# The History of Counterweight Rigging (book)



## RickBoychuk (Mar 3, 2015)

"_*Nobody Looks Up: The History of the Counterweight Rigging System*_" published by Grid Well Press came available last week. It has already been nominated for the "USITT Golden Pen Award". 

Richard Pilbrow wrote: 
_Congratulations. "Nobody Looks Up" is a magnificent and very important piece of work to our industry. The detail of your research and the conclusions you reach make quite fascinating reading. I'm overawed and feel that I've learnt a great deal. Thank you._

To learn more about this book visit: www.counterweightrigging.com


----------



## gafftaper (Mar 3, 2015)

Congratulations! That sounds like a lot of work and yet the results sound fascinating. I look forward to reading it.


----------



## DavidNorth (Mar 5, 2015)

Great job taking this on!!! I ordered two copies - one to keep and one to share. Thanks much for your work and standing by to read upon delivery.

David


----------



## Jay Ashworth (Mar 6, 2015)

Best title of the year.


----------



## bobgaggle (Mar 11, 2015)

Maybe he talks about it in the book, but his bio says he invented a front loading arbor? I'd like to see that...


----------



## RickBoychuk (Mar 11, 2015)

bobgaggle said:


> Maybe he talks about it in the book, but his bio says he invented a front loading arbor? I'd like to see that...


"Maybe he talks about it in the book" ? To what does that refer. If not in the book, and I know, I can respond.
See the Brickhouse front loading arbor at www.thernstage.com or installed in southern Jersey at the Levoy Theatre in Millville, NJ.


----------



## RickBoychuk (Mar 11, 2015)

RickBoychuk said:


> Oh, No I don't mention it. If I do, it is just briefly, as it does not fit the time frame of the book, which is 1500 to 1925. It will be included in the second book which will deal from 1925 to the present. However, I do not want the book to be a 'sales tool'. I want it to be an impartial history.
> See the Brickhouse front loading arbor at www.thernstage.com or installed in southern Jersey at the Levoy Theatre in Millville, NJ.


----------



## rochem (Mar 11, 2015)

Not to drag this too far off topic (just ordered my copy - can't wait to read it!), but how does the front-loading arbor hold "more weight in less space"? Is the arbor taller than a traditional arbor to allow for space to be left in between the shelves without reducing the total weight able to be held? Or is it the same height as a regular arbor, with the understanding that for the rare time when the arbor is fully loaded, the shelves will become mostly irrelevant? Are you basing the increased capacity on the inability to load bricks into the top several inches of a traditional arbor because of being unable to angle the brick in? And finally, how much lighter is each brick as a result of cutting a handle in it? I would think this would add up to a significant amount just on its own, but please feel free to correct me - that page on your website is the first and only information I've heard about this.


----------



## RickBoychuk (Mar 11, 2015)

You have the answer; the elimination of the tipping height is were the gain is made. However, the shorter the arbor the greater the impact, the longer the arbor the less. But for a given payload the front loading arbor is 8 to 10 inches shorter, on average. 

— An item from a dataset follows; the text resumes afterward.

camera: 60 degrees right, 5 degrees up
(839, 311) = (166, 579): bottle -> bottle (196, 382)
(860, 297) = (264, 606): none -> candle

But the arbor itself is also heavier - 135 pounds vs 90 pounds. The shoes are heavier - 20 pounds vs 6 pounds. We need fewer bricks to hit pipe weight allowing for more bricks for live load. 

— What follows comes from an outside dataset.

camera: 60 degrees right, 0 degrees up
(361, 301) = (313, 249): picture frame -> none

The length savings are actually minimal - maybe 2% of travel - but with a move to 50 foot max on flytowers to comply with fire codes, 2% is significant.

But there are other benefits. The 10 inches reduction might be the difference between the loader having to crawl off the gallery and into the well, or being able to load safely from the gallery. And not having to crawl into the well might allow for a compliant safety rail on the arbor side of the loading gallery. The benefits of front loading kind of cascade a bit in quite significant ways.

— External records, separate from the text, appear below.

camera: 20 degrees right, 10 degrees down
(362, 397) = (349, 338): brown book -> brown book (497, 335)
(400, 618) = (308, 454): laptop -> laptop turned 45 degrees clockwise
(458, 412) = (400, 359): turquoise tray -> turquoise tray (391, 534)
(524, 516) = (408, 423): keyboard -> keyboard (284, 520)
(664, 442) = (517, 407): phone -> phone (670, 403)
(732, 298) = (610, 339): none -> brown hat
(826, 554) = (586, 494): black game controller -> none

But, of course, the geometry of each existing theatre is different. And how do we get the architect of the next theatre to get it right?


----------



## RickBoychuk (Mar 12, 2015)

I will be in Cincinnati at USITT in the BellaTEX booth #421. I would be pleased to discuss any points of interest. Rick.


----------



## JohnD (Mar 12, 2015)

It seems sales of this book are good. I ordered a copy from Amazon(US) and when I placed my order it was listed as in stock, but my invoice listed it as out of stock, they would email me when available. I just contacted Amazon (a week after placing the order) and they said the sales have been very good and they are filling orders as they get more copies. I am glad to see that sales are good for this, and I am anxious to read it.


----------



## RickBoychuk (Mar 12, 2015)

I am frustrated with Amazon. I was on the phone (on hold) when your post came through. I am on hold yet again. I am trying to get the book back on. I do not know if I will be successful before I leave for Cincinnati. Will you be at USITT?


----------



## RickBoychuk (Mar 12, 2015)

Amazon is a great service. But it is a huge machine in which, if anything is out of the ordinary, all the parts to not connect.

Your 'analog guy' statement is in full effect on this day.


----------



## JohnD (Mar 12, 2015)

Sorry, won't be able to be at USITT, wish I could. The customer service rep did state that he was going to contact the right dept to have the book "made avail".
A friend of mine had issues with Amazon with his book. The first version they carried, the second version was only available as a self published CDrom because it was photo heavy and that was the only way to get it published at the time, Amazon had it listed, but as out of stock, yet they never ordered copies of it. The third version was published by Focal Press and they do carry it. (The book is "Killer Camera Rigs" by Dan Selakovich)


----------



## TimFrancis (Mar 12, 2015)

Rick,
Will your book be available at USITT?


----------



## RickBoychuk (Mar 12, 2015)

Yes. Booth 421.


----------



## gafftaper (Mar 22, 2015)

I picked up the book and greatly enjoyed talking to Rick. It's obvious that the book was a real labor of love. I've read the first few chapters and found it fascinating. I'll report more on it when I'm done.


----------